Everything that we imagine, no matter how incredulous and fantastical, has its roots in our human experience. We are rooted in the planet earth; it is our home, both our birth and deathbed. It is our sole experience from that birth to death journey. Even our artificial lifestyles are a product of the planet. All new materials, no matter how sophisticated, have their origin in the fabric of the planet. However, by cocooning ourselves in a technological, air-conditioned envelope, far away from the natural dirt and sweat of reality, we fool ourselves into believing that we have escaped our heritage that we have somehow passed beyond the confines of nature because we can order a pizza on our phone.

The natural environment is not an entity to either be emasculated through 'taming' or obliterated by urban city sprawls. The effect of climate change is already showing us the errors of human over-confidence in believing in its ability to restructure the world for its sole benefit. We have spent the vast bulk of our history living in small groups enmeshed in the natural environment. Our ancestral memories are not ones of air travel, mobile phones, and 24-hour supermarkets; they are of the connection with landscape, our intuitive sensory perception, the understanding of balance and harmony, of being a part of the complex network of life. We forget these life skills at our peril.

In many respects, the 'complex network of life' could be seen as a good description of abstract pattern work, particularly Islamic decoration, with its interwoven lines constantly connecting and reconnecting, repeatedly underlining the interconnectedness of everything, from the practical material to the seemingly intangible spiritual.

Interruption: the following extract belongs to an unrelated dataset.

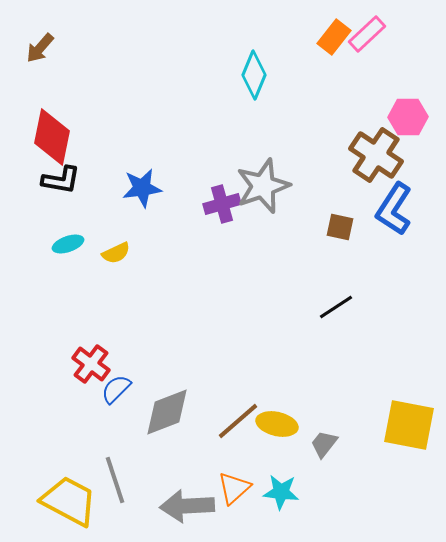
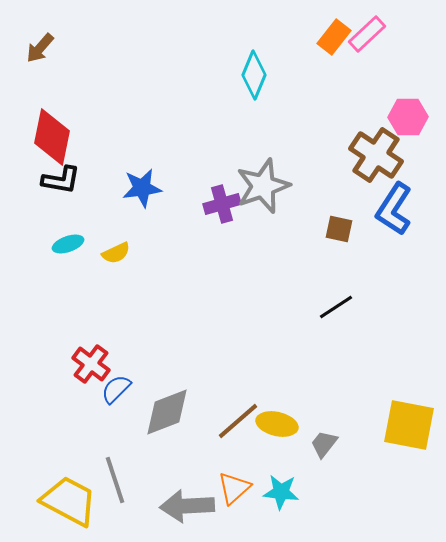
brown square: moved 1 px left, 2 px down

It is not perhaps too far-fetched a notion, to think that the interconnecting points of the Islamic pattern work shown in these examples, ones that are so reminiscent of the petals and centres of flower heads, could be telling us, on some level, that all of life, both material and spiritual, can be found in the endless wonder of a flower head, and through that to the much larger wonder of the natural environment as a whole.

 

Conjecture on my part certainly, but the complexity of nature and the human role within that complexity is for every individual to rediscover. How they arrive at that rediscovery is either a matter of personal journeying or happy accident, that we all need to seriously find that connection in our constructed world, seems more pressing as every day passes.


Perhaps it does not really matter whether geometrical pattern work is an abstraction of nature, a symbol of the connectedness of life, or merely artifice, or some other idealism conjecture. Perhaps it is more important as an idea to think about if nothing else. An idea or ideal for a creative individual can be no bad thing.